### Task details
Without changing a word, copy every line of the listing below and leave out the images.

### Data excerpts
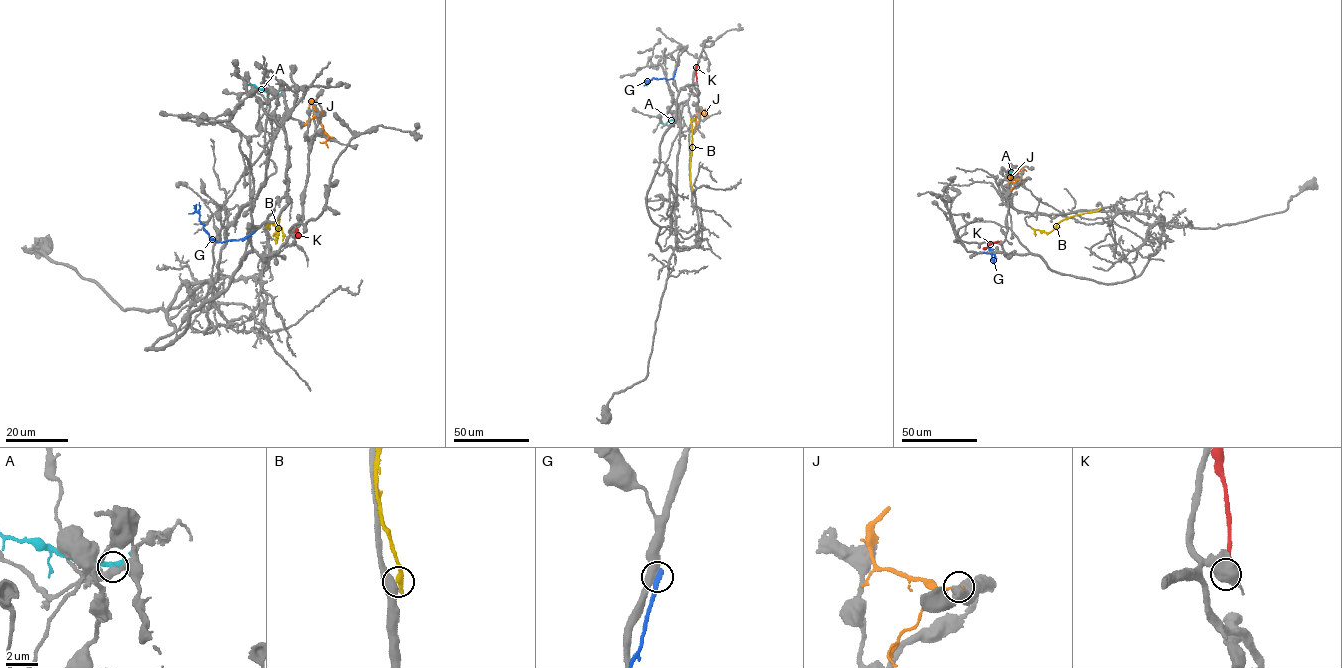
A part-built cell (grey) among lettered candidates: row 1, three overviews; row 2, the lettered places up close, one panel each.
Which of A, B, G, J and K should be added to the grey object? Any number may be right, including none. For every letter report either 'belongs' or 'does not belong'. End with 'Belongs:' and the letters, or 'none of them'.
A: does not belong
B: does not belong
G: does not belong
J: does not belong
K: does not belong
Belongs: none of them

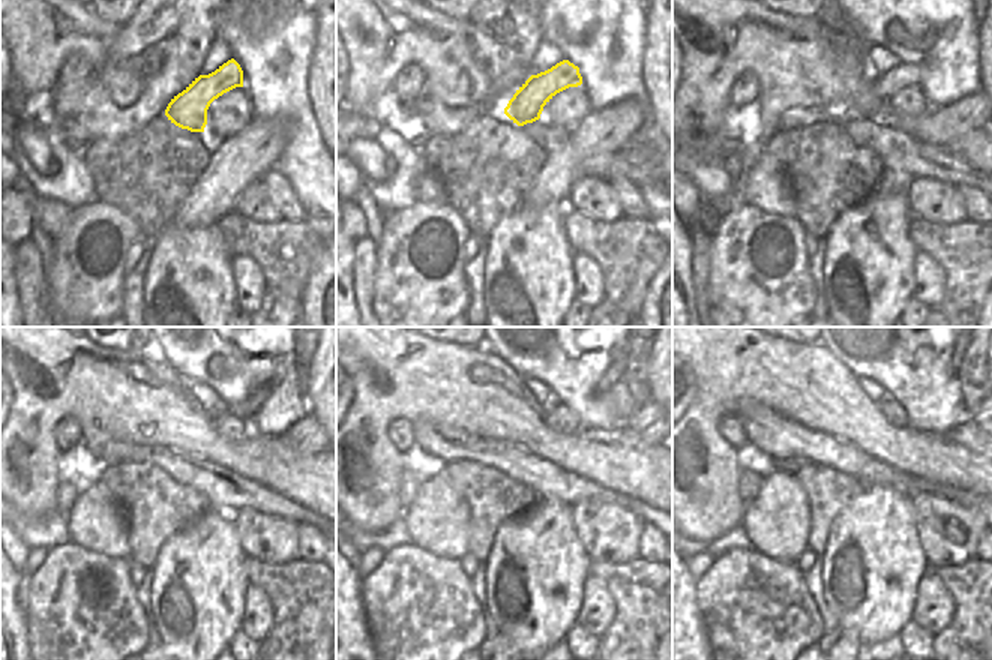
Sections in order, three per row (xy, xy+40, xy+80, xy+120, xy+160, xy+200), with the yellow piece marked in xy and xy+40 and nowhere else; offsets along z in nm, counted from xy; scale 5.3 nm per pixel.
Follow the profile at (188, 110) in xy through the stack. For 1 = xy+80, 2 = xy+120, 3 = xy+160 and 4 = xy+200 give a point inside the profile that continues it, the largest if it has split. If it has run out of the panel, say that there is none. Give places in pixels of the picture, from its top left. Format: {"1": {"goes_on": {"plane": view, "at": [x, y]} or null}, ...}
{"1": {"goes_on": {"plane": "xy+80", "at": [902, 75]}}, "2": {"goes_on": {"plane": "xy+120", "at": [245, 410]}}, "3": {"goes_on": {"plane": "xy+160", "at": [616, 371]}}, "4": {"goes_on": {"plane": "xy+200", "at": [956, 357]}}}

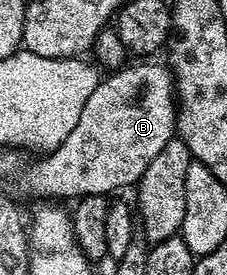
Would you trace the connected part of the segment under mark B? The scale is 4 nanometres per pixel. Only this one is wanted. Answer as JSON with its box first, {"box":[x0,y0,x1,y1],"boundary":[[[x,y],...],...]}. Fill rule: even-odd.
{"box":[19,61,179,201],"boundary":[[[137,61],[137,64],[134,65],[134,67],[131,67],[132,65],[125,65],[121,67],[120,70],[114,70],[112,73],[106,74],[104,78],[100,80],[97,84],[97,88],[95,89],[95,93],[91,93],[91,97],[87,97],[87,105],[83,105],[83,113],[79,113],[79,121],[75,121],[75,129],[71,129],[71,133],[67,133],[67,141],[63,141],[63,145],[59,145],[54,151],[42,154],[35,163],[30,162],[28,166],[26,166],[25,170],[21,172],[19,176],[19,182],[21,182],[21,191],[25,195],[38,195],[38,200],[41,201],[65,201],[61,199],[70,199],[70,201],[76,201],[78,199],[81,199],[84,195],[104,195],[106,197],[112,196],[114,193],[112,191],[117,191],[120,189],[120,187],[129,187],[132,188],[136,183],[141,180],[143,177],[143,173],[147,169],[147,165],[151,165],[151,161],[155,158],[155,156],[158,155],[160,151],[163,150],[163,145],[167,145],[167,141],[171,141],[175,137],[175,132],[177,130],[177,113],[179,110],[179,100],[175,94],[175,84],[173,82],[173,72],[169,70],[168,66],[164,62],[161,63],[153,63],[157,61]]]}

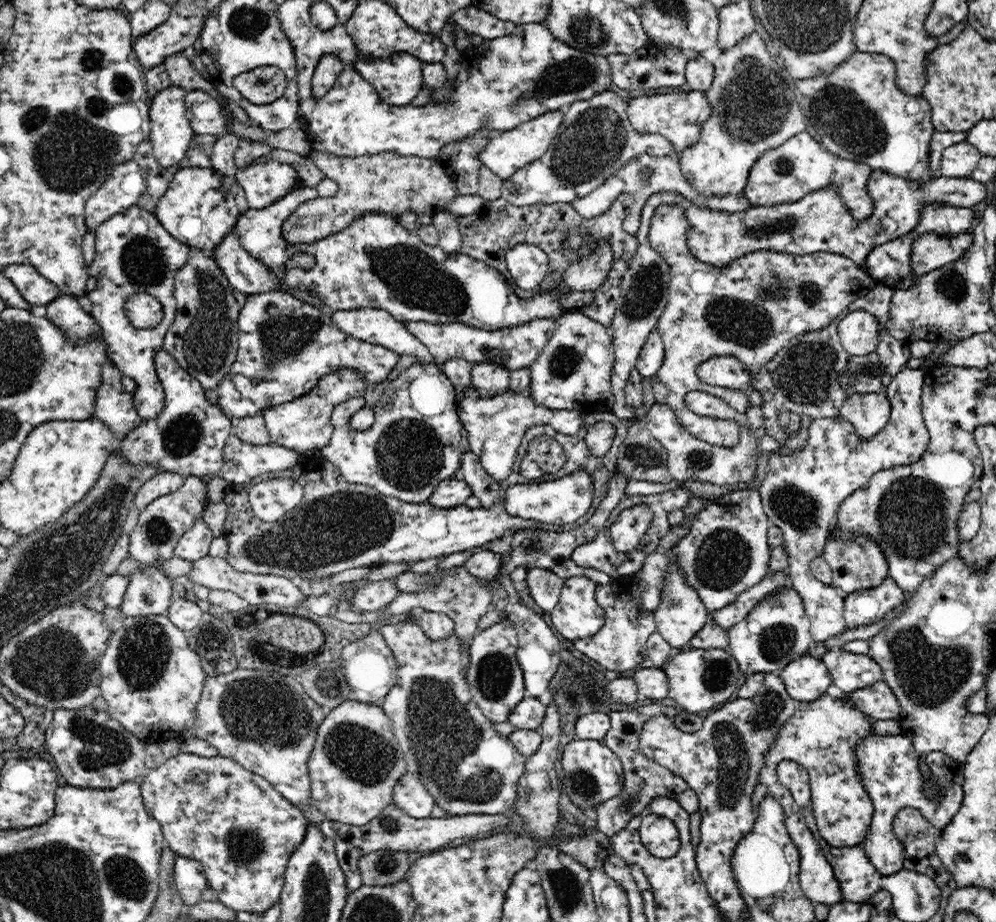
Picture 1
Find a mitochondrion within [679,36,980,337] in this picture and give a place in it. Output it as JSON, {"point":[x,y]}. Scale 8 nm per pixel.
{"point":[752,109]}

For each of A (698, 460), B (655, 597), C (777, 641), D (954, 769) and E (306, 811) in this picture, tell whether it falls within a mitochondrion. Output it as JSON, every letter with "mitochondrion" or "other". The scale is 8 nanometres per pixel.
{"A":"mitochondrion","B":"other","C":"mitochondrion","D":"other","E":"other"}

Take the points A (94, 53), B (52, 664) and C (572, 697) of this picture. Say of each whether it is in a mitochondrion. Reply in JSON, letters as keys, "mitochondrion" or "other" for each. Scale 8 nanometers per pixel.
{"A":"mitochondrion","B":"mitochondrion","C":"other"}

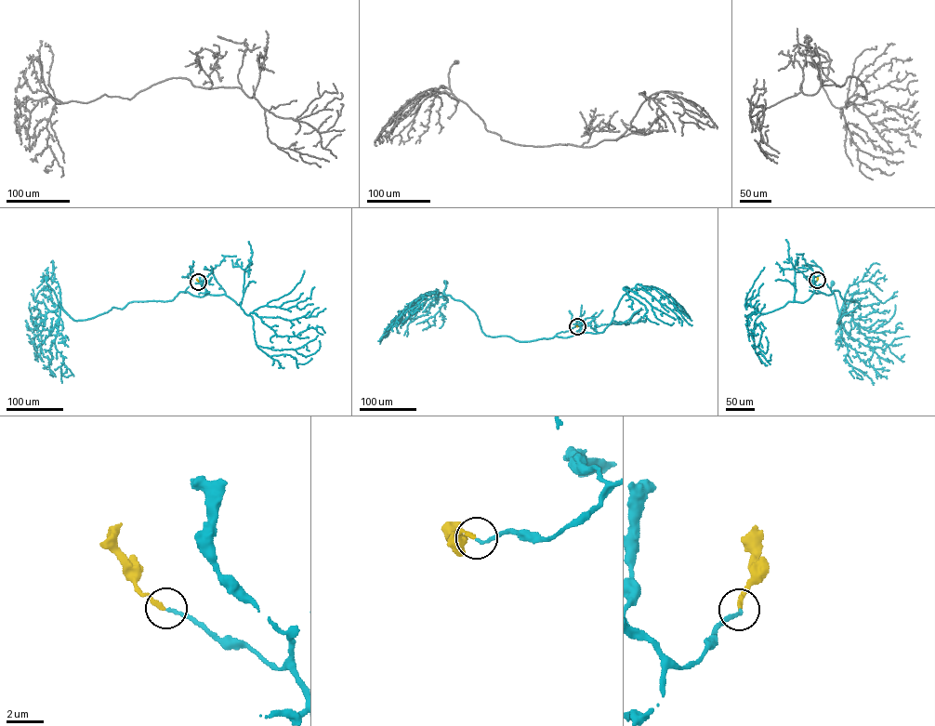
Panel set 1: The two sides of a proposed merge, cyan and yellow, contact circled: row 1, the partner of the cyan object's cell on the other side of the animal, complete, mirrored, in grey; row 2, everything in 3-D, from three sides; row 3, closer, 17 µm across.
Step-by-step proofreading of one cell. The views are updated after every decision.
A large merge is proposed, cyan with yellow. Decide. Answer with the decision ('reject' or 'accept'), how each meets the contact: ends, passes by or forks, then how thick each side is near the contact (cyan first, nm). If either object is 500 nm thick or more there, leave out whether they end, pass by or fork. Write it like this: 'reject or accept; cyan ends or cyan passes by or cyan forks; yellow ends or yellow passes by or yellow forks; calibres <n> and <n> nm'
accept; cyan ends; yellow ends; calibres 160 and 200 nm

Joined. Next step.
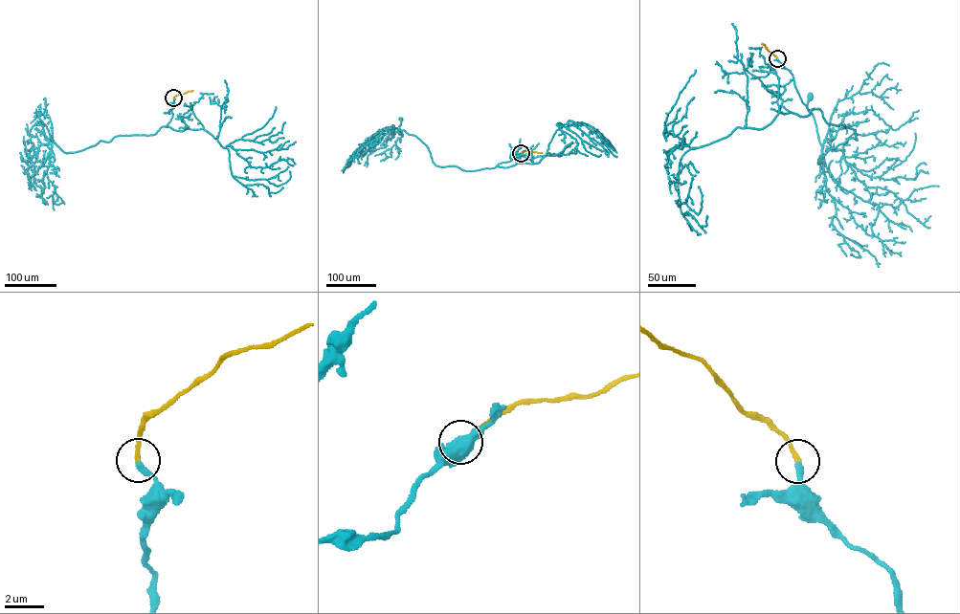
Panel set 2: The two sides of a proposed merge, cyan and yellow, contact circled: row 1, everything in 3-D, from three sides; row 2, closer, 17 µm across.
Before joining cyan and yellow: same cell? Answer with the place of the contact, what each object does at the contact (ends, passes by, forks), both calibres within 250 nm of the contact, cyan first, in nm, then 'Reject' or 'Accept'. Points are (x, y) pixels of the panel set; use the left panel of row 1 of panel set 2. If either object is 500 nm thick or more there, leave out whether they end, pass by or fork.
Place: (173, 98). At the ring cyan ends. At the ring yellow ends. Thickness 320 nm (cyan) against 220 nm. Accept

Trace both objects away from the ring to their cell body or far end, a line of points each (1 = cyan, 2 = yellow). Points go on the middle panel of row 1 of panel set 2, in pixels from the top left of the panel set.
1: (521, 153), (491, 168), (465, 171), (436, 165), (427, 145), (401, 130), (400, 119)
2: (521, 153), (542, 152)

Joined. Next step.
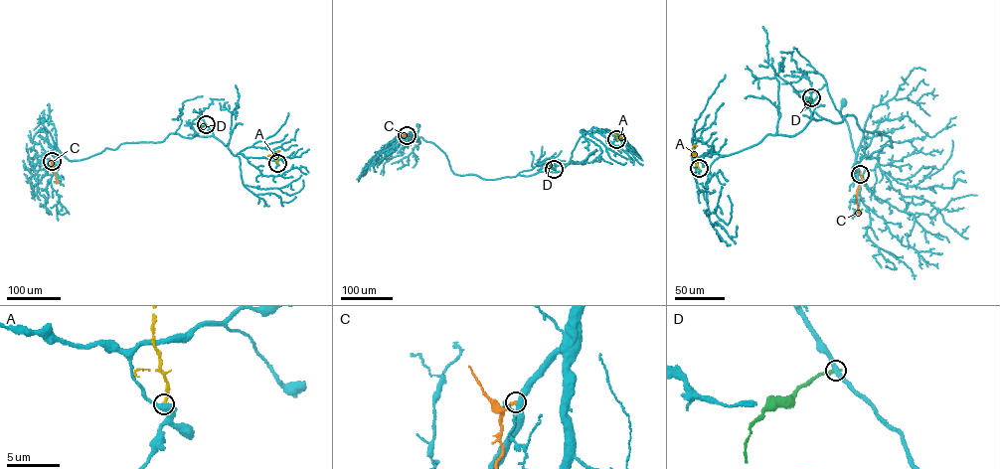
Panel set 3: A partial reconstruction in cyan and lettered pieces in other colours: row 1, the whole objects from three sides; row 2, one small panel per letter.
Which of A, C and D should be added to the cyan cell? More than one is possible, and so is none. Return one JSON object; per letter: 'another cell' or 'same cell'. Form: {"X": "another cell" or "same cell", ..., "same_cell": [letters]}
{"A": "another cell", "C": "another cell", "D": "another cell", "same_cell": []}

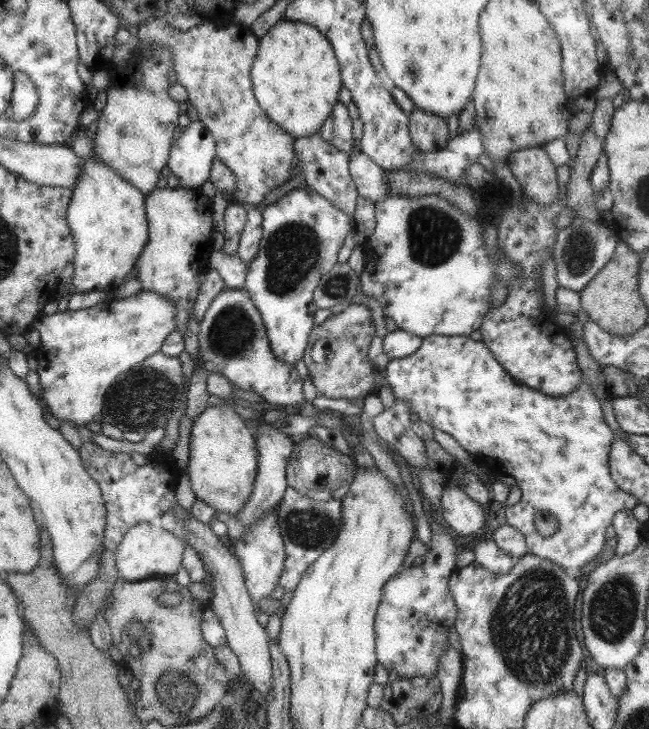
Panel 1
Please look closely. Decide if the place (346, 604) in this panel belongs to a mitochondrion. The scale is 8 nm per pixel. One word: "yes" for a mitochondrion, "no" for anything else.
no

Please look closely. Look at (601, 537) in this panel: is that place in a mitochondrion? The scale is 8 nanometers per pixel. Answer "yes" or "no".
no

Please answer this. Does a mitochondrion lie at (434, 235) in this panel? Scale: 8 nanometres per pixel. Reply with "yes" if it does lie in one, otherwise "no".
yes

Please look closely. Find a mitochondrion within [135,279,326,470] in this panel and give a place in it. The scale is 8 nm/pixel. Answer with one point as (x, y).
(233, 332)

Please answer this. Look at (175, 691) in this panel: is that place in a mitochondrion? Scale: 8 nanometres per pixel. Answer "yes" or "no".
yes

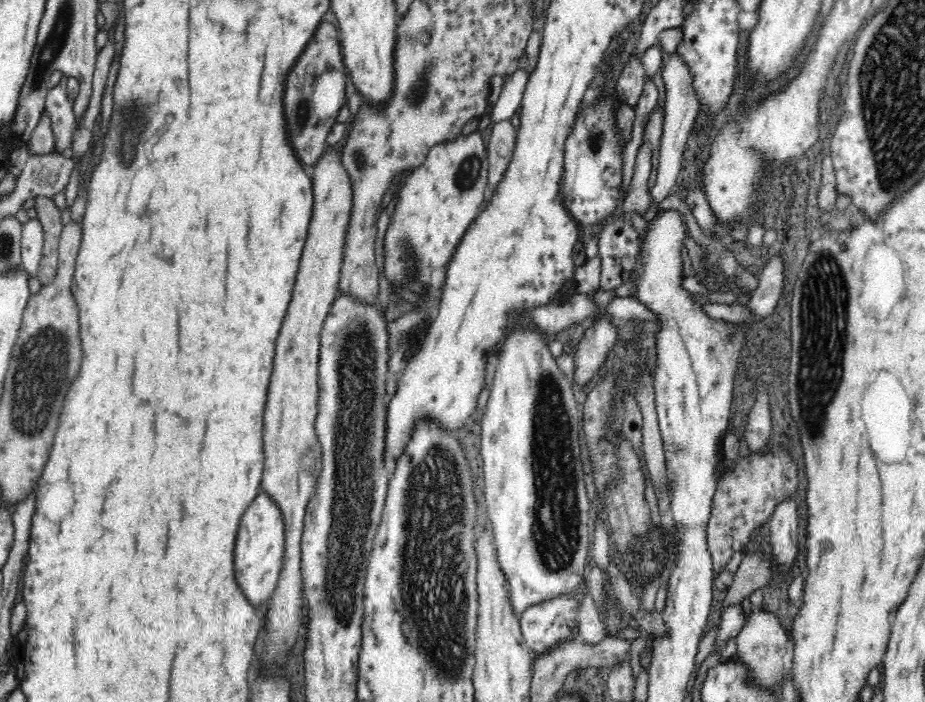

### The answer
A part-built cell (grey) among lettered candidates: row 1, three overviews; row 2, the lettered places up close, one panel each.
Which of A, B, G, J and K should be added to the grey object? Any number may be right, including none. For every letter report either 'belongs' or 'does not belong'. End with 'Belongs:' and the letters, or 'none of them'.
A: does not belong
B: does not belong
G: does not belong
J: does not belong
K: does not belong
Belongs: none of them

Sections in order, three per row (xy, xy+40, xy+80, xy+120, xy+160, xy+200), with the yellow piece marked in xy and xy+40 and nowhere else; offsets along z in nm, counted from xy; scale 5.3 nm per pixel.
Follow the profile at (188, 110) in xy through the stack. For 1 = xy+80, 2 = xy+120, 3 = xy+160 and 4 = xy+200 give a point inside the profile that continues it, the largest if it has split. If it has run out of the panel, say that there is none. Give places in pixels of the picture, from its top left. Format: {"1": {"goes_on": {"plane": view, "at": [x, y]} or null}, ...}
{"1": {"goes_on": {"plane": "xy+80", "at": [902, 75]}}, "2": {"goes_on": {"plane": "xy+120", "at": [245, 410]}}, "3": {"goes_on": {"plane": "xy+160", "at": [616, 371]}}, "4": {"goes_on": {"plane": "xy+200", "at": [956, 357]}}}

Would you trace the connected part of the segment under mark B? The scale is 4 nanometres per pixel. Only this one is wanted. Answer as JSON with its box first, {"box":[x0,y0,x1,y1],"boundary":[[[x,y],...],...]}. Fill rule: even-odd.
{"box":[19,61,179,201],"boundary":[[[137,61],[137,64],[134,65],[134,67],[131,67],[132,65],[125,65],[121,67],[120,70],[114,70],[112,73],[106,74],[104,78],[100,80],[97,84],[97,88],[95,89],[95,93],[91,93],[91,97],[87,97],[87,105],[83,105],[83,113],[79,113],[79,121],[75,121],[75,129],[71,129],[71,133],[67,133],[67,141],[63,141],[63,145],[59,145],[54,151],[42,154],[35,163],[30,162],[28,166],[26,166],[25,170],[21,172],[19,176],[19,182],[21,182],[21,191],[25,195],[38,195],[38,200],[41,201],[65,201],[61,199],[70,199],[70,201],[76,201],[78,199],[81,199],[84,195],[104,195],[106,197],[112,196],[114,193],[112,191],[117,191],[120,189],[120,187],[129,187],[132,188],[136,183],[141,180],[143,177],[143,173],[147,169],[147,165],[151,165],[151,161],[155,158],[155,156],[158,155],[160,151],[163,150],[163,145],[167,145],[167,141],[171,141],[175,137],[175,132],[177,130],[177,113],[179,110],[179,100],[175,94],[175,84],[173,82],[173,72],[169,70],[168,66],[164,62],[161,63],[153,63],[157,61]]]}

Picture 1
Find a mitochondrion within [679,36,980,337] in this picture and give a place in it. Output it as JSON, {"point":[x,y]}. Scale 8 nm per pixel.
{"point":[752,109]}

For each of A (698, 460), B (655, 597), C (777, 641), D (954, 769) and E (306, 811) in this picture, tell whether it falls within a mitochondrion. Output it as JSON, every letter with "mitochondrion" or "other". The scale is 8 nanometres per pixel.
{"A":"mitochondrion","B":"other","C":"mitochondrion","D":"other","E":"other"}

Take the points A (94, 53), B (52, 664) and C (572, 697) of this picture. Say of each whether it is in a mitochondrion. Reply in JSON, letters as keys, "mitochondrion" or "other" for each. Scale 8 nanometers per pixel.
{"A":"mitochondrion","B":"mitochondrion","C":"other"}

Panel set 1: The two sides of a proposed merge, cyan and yellow, contact circled: row 1, the partner of the cyan object's cell on the other side of the animal, complete, mirrored, in grey; row 2, everything in 3-D, from three sides; row 3, closer, 17 µm across.
Step-by-step proofreading of one cell. The views are updated after every decision.
A large merge is proposed, cyan with yellow. Decide. Answer with the decision ('reject' or 'accept'), how each meets the contact: ends, passes by or forks, then how thick each side is near the contact (cyan first, nm). If either object is 500 nm thick or more there, leave out whether they end, pass by or fork. Write it like this: 'reject or accept; cyan ends or cyan passes by or cyan forks; yellow ends or yellow passes by or yellow forks; calibres <n> and <n> nm'
accept; cyan ends; yellow ends; calibres 160 and 200 nm

Joined. Next step.
Panel set 2: The two sides of a proposed merge, cyan and yellow, contact circled: row 1, everything in 3-D, from three sides; row 2, closer, 17 µm across.
Before joining cyan and yellow: same cell? Answer with the place of the contact, what each object does at the contact (ends, passes by, forks), both calibres within 250 nm of the contact, cyan first, in nm, then 'Reject' or 'Accept'. Points are (x, y) pixels of the panel set; use the left panel of row 1 of panel set 2. If either object is 500 nm thick or more there, leave out whether they end, pass by or fork.
Place: (173, 98). At the ring cyan ends. At the ring yellow ends. Thickness 320 nm (cyan) against 220 nm. Accept

Trace both objects away from the ring to their cell body or far end, a line of points each (1 = cyan, 2 = yellow). Points go on the middle panel of row 1 of panel set 2, in pixels from the top left of the panel set.
1: (521, 153), (491, 168), (465, 171), (436, 165), (427, 145), (401, 130), (400, 119)
2: (521, 153), (542, 152)

Joined. Next step.
Panel set 3: A partial reconstruction in cyan and lettered pieces in other colours: row 1, the whole objects from three sides; row 2, one small panel per letter.
Which of A, C and D should be added to the cyan cell? More than one is possible, and so is none. Return one JSON object; per letter: 'another cell' or 'same cell'. Form: {"X": "another cell" or "same cell", ..., "same_cell": [letters]}
{"A": "another cell", "C": "another cell", "D": "another cell", "same_cell": []}

Panel 1
Please look closely. Decide if the place (346, 604) in this panel belongs to a mitochondrion. The scale is 8 nm per pixel. One word: "yes" for a mitochondrion, "no" for anything else.
no

Please look closely. Look at (601, 537) in this panel: is that place in a mitochondrion? The scale is 8 nanometers per pixel. Answer "yes" or "no".
no

Please answer this. Does a mitochondrion lie at (434, 235) in this panel? Scale: 8 nanometres per pixel. Reply with "yes" if it does lie in one, otherwise "no".
yes

Please look closely. Find a mitochondrion within [135,279,326,470] in this panel and give a place in it. The scale is 8 nm/pixel. Answer with one point as (x, y).
(233, 332)

Please answer this. Look at (175, 691) in this panel: is that place in a mitochondrion? Scale: 8 nanometres per pixel. Answer "yes" or "no".
yes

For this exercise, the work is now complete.